**WORK TO BE COMPLETED:** Write out the records in full and without alteration, setting aside their pictures.

**LISTED ENTRIES:**

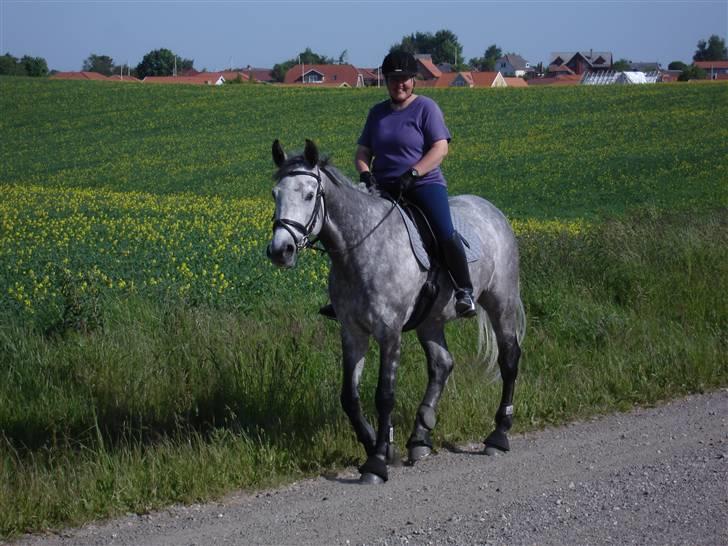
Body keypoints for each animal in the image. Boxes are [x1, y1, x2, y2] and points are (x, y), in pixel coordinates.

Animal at [266, 138, 524, 482]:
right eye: (275, 194)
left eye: (309, 195)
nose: (281, 251)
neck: (361, 248)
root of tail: (491, 210)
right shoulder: (353, 332)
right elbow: (349, 397)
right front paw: (379, 446)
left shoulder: (389, 332)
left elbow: (384, 395)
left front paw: (377, 461)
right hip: (431, 320)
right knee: (442, 364)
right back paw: (420, 438)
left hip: (501, 302)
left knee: (509, 359)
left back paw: (498, 435)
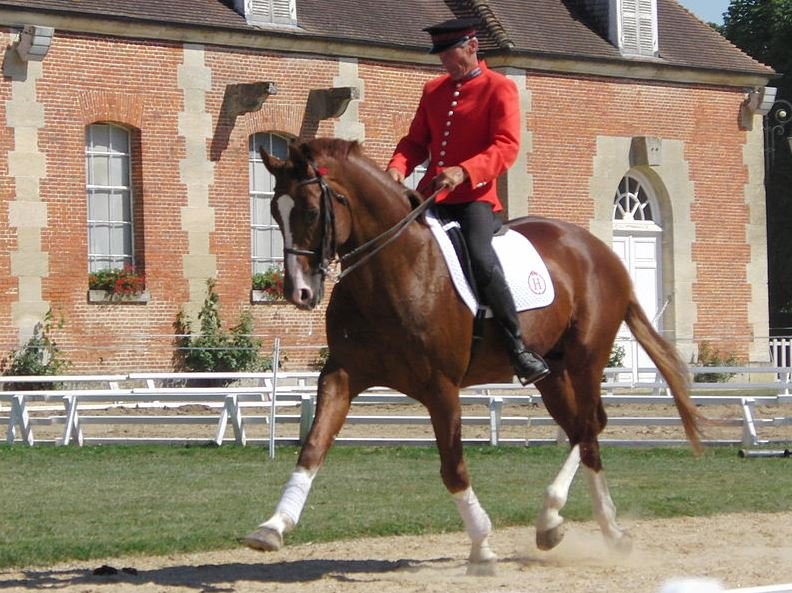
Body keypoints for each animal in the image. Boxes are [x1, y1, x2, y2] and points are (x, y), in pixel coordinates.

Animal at [243, 137, 703, 570]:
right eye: (274, 212)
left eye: (310, 211)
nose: (299, 293)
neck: (392, 269)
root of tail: (601, 251)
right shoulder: (341, 375)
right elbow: (313, 447)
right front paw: (272, 527)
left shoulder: (441, 387)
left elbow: (453, 467)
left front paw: (481, 545)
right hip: (553, 374)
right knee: (582, 429)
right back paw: (572, 527)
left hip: (586, 359)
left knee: (589, 429)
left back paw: (576, 522)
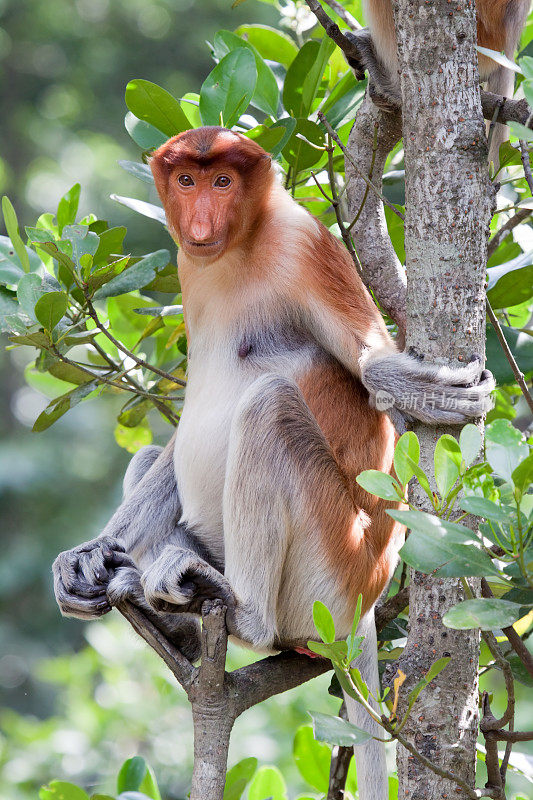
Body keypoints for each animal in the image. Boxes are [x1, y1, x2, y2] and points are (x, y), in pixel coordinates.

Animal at [52, 128, 492, 796]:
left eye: (224, 181)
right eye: (187, 181)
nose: (201, 222)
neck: (240, 248)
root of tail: (366, 603)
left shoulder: (303, 245)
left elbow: (370, 370)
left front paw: (416, 387)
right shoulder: (190, 269)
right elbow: (176, 445)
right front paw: (87, 559)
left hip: (329, 572)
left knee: (269, 405)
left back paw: (241, 613)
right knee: (156, 456)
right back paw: (167, 614)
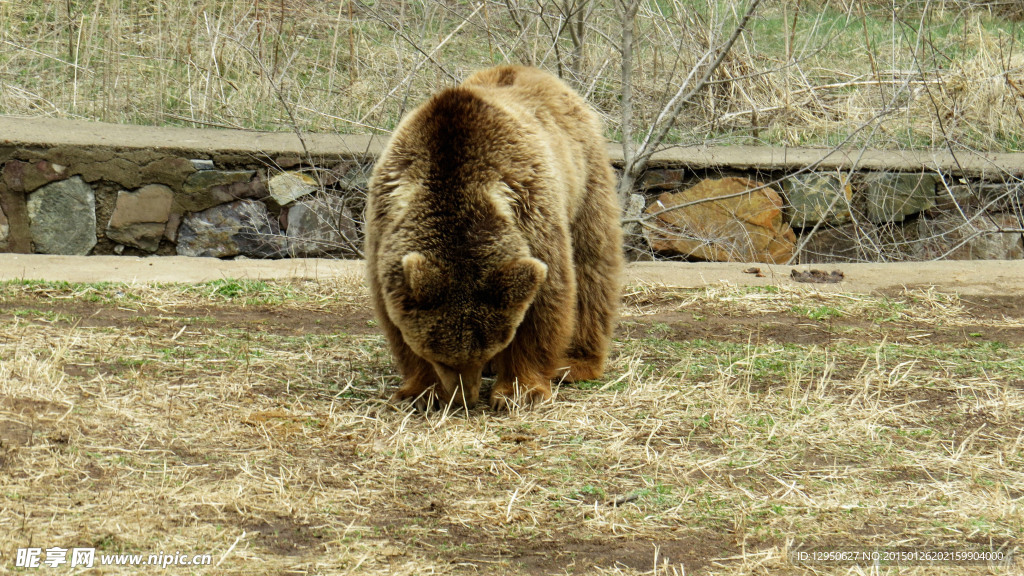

**ANSWER SPACE:**
Body keypoints for each animal in the image. Boxes are [x1, y1, x2, y2] and points are (x, y), in pixel coordinates.

Animal at [266, 138, 524, 482]:
right eye: (275, 194)
left eye: (309, 195)
nose: (281, 251)
neck: (361, 248)
root of tail: (491, 210)
right shoulder: (353, 332)
right elbow: (349, 397)
right front paw: (379, 446)
left shoulder: (389, 332)
left elbow: (384, 395)
left front paw: (377, 461)
right hip: (431, 320)
right knee: (442, 364)
right back paw: (420, 438)
left hip: (501, 302)
left knee: (509, 359)
left back paw: (498, 435)
Body keypoints for each animal in the image. Boxes are [x1, y1, x2, y2] and points are (x, y), in pixel coordinates.

Animal at [243, 137, 703, 570]:
right eye: (274, 212)
left eye: (310, 211)
nose: (299, 293)
neck: (392, 269)
root of tail: (601, 251)
right shoulder: (341, 375)
right elbow: (313, 447)
right front paw: (272, 527)
left shoulder: (441, 387)
left elbow: (453, 467)
left front paw: (481, 545)
right hip: (553, 374)
right knee: (582, 429)
right back paw: (572, 527)
left hip: (586, 359)
left knee: (589, 429)
left back paw: (576, 522)
Body keypoints for each animal in the image. Boxes are [x1, y1, x2, y2] and points are (x, y), in pixel coordinates.

Animal at [52, 128, 492, 796]:
left eye: (224, 181)
right eye: (187, 181)
nose: (201, 222)
neck: (240, 248)
root of tail: (366, 603)
left shoulder: (303, 245)
left elbow: (370, 370)
left front paw: (416, 387)
right shoulder: (190, 269)
right elbow: (176, 445)
right front paw: (87, 559)
left hip: (329, 572)
left knee: (269, 405)
left back paw: (241, 613)
right knee: (156, 456)
right back paw: (167, 614)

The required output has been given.